*TEXT BLOCK:*
╔══

The Wonga Coup
Page 15
The final days were ticking down. Mann was in Johannesburg for the last preparations. At some point in February a small celebration was held at the Butcher Shop and Grill, Mann’s favourite. Among others, Mark Thatcher was present: it was the last time he saw Mann. He later told a court: ‘The last meeting was in February 2004 at a restaurant in Sandton Square in Johannesburg. He [Mann] had recently been advised that his wife was pregnant and we met to celebrate the news.’ It seems a safe bet that the news of the pregnancy was not the main topic of conversation that night, as the plot was due to be launched within days. Asked if he and Mann had ever discussed Equatorial Guinea, Thatcher produced an unconvincing reply. Speaking in a thin, nasal voice, he claimed: ‘To my recollection I discussed Equatorial Guinea with Simon Mann twice. I discussed Equatorial Guinea in the context of the west African region. I have no recollection of talking about anyone in Equatorial Guinea or any Equatorial Guinean.’
Another meeting took place, probably on 17 or 18 February. Various sources say that Henry van der Westhuizen met a man called Bulelani Ngcuka, the head of South Africa’s national prosecuting authority (and thus chief of a crack investigative team called the Scorpions), who was known to be close to President Thabo Mbeki. He explained something about the plan in Equatorial Guinea. Ngcuka listened but said little, possibly indicating that any official response would have to come from another part of government. But van der Westhuizen believed he got no warning to stop. Applying the logic that anything not forbidden is therefore permitted, du Toit and Mann went ahead.

╚══

*TASK SET:*
**A)** In the passage on the Wonga Coup, why did du Toit and Mann go ahead after the meeting with Bulelani Ngcuka? Answer in one to three sentences.
**B)** Answer these about the Wonga Coup passage, one line each:
(i) According to Thatcher, what news were he and Mann celebrating at their last meeting?
(ii) What post did Bulelani Ngcuka hold?
(iii) On what dates did the meeting between van der Westhuizen and Ngcuka probably take place?
**C)** Carry on the account of the Wonga Coup, starting right after its last sentence.
The listing plays no part in any of the tasks here.

*EXCERPTED RECORDS:*
╔══

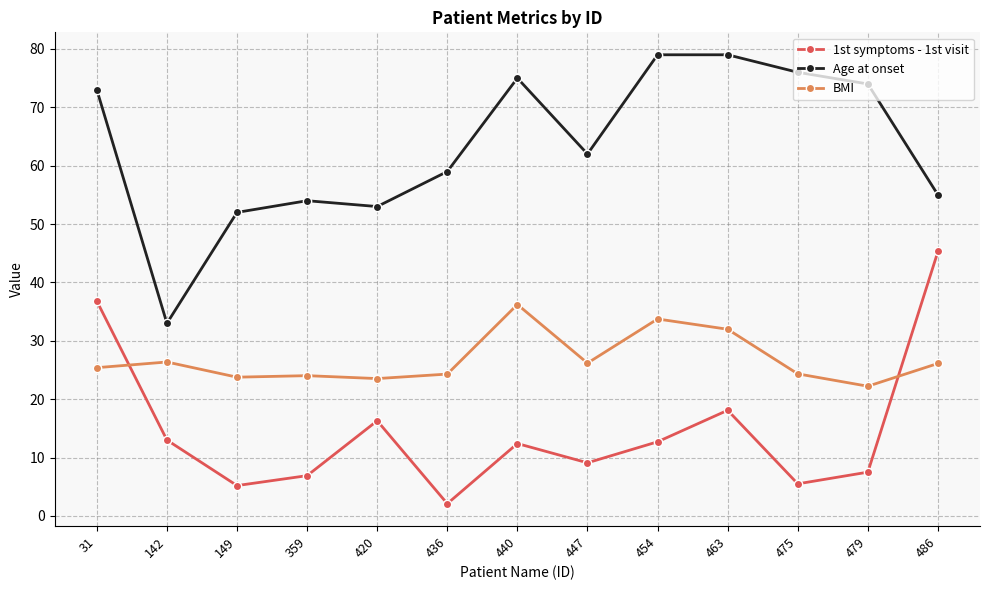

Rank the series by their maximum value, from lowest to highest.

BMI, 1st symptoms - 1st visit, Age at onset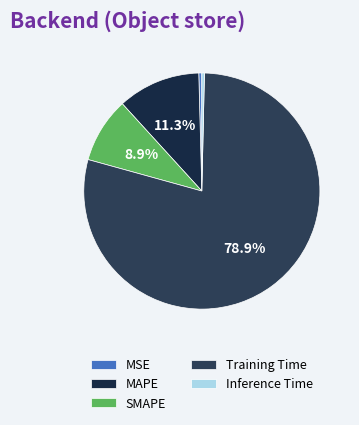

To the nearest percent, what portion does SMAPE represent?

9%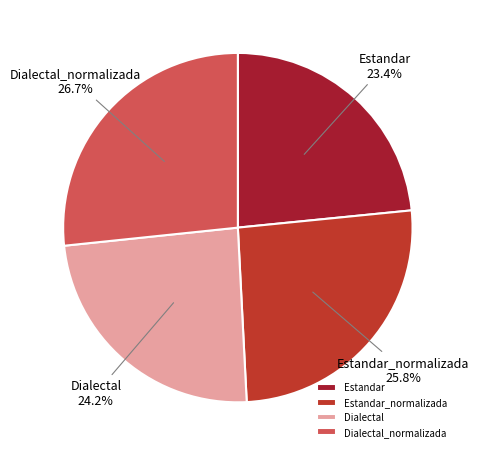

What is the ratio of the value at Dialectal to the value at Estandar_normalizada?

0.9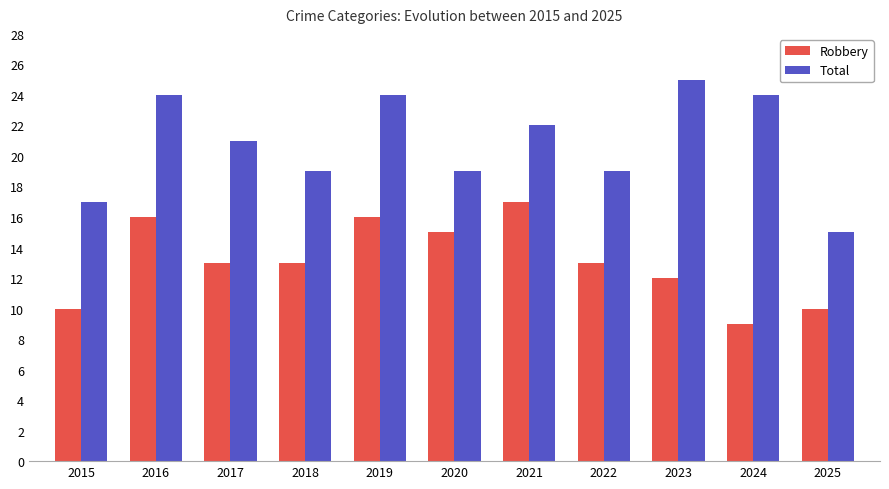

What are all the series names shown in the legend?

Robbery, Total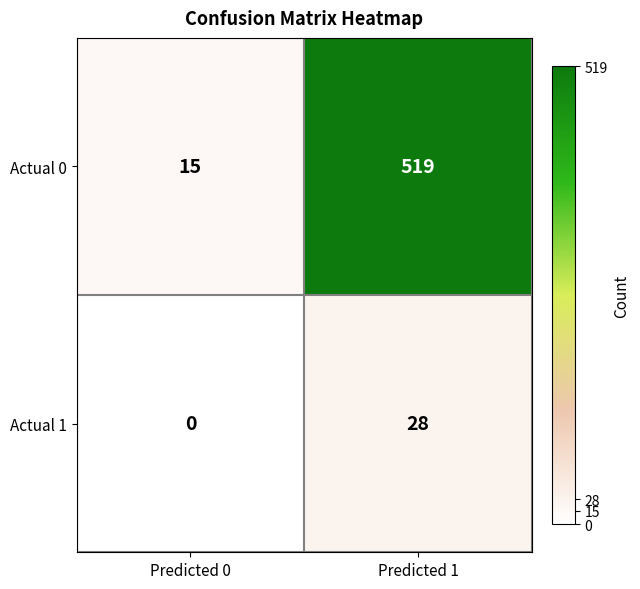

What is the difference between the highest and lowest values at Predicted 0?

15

╚══

*ANSWERS:*
**A)** Henry van der Westhuizen believed Ngcuka had given no warning to stop the plan. Reasoning that anything not forbidden is allowed, du Toit and Mann pressed on.

**B)**
(i) Mann had recently learned that his wife was pregnant.
(ii) He was head of South Africa's national prosecuting authority, which made him chief of the Scorpions investigative team.
(iii) Probably 17 or 18 February.

**C)**
This was the prime moment to attack. Steyl left for the Canary Islands in the King Air plane, ready to escort Severo Moto to his new job. He flew via Equatorial Guinea, dropping off du Toit and a young assistant, Mark Schmidt, in Malabo, then refuelling in Mali. On board, he recalls, were Wales and David Tremain, the quiet accomplice, as well as Alex Molteno, a stunt pilot. They eventually arrived in the Canary Islands on 17 February and checked into the Steigenberger hotel on Gran Canaria. There they met Karim Fallaha, the Lebanese businessman from Asian Trading – the firm that apparently had agreed in November to invest $5 million in Mann’s Logo firm. The same day Mann went to Harare, Zimbabwe, intending to inspect his weapons. He told ZdI he would soon collect his order. The officers and footsoldiers in South Africa prepared to board the DC3 planes. All were poised and ready.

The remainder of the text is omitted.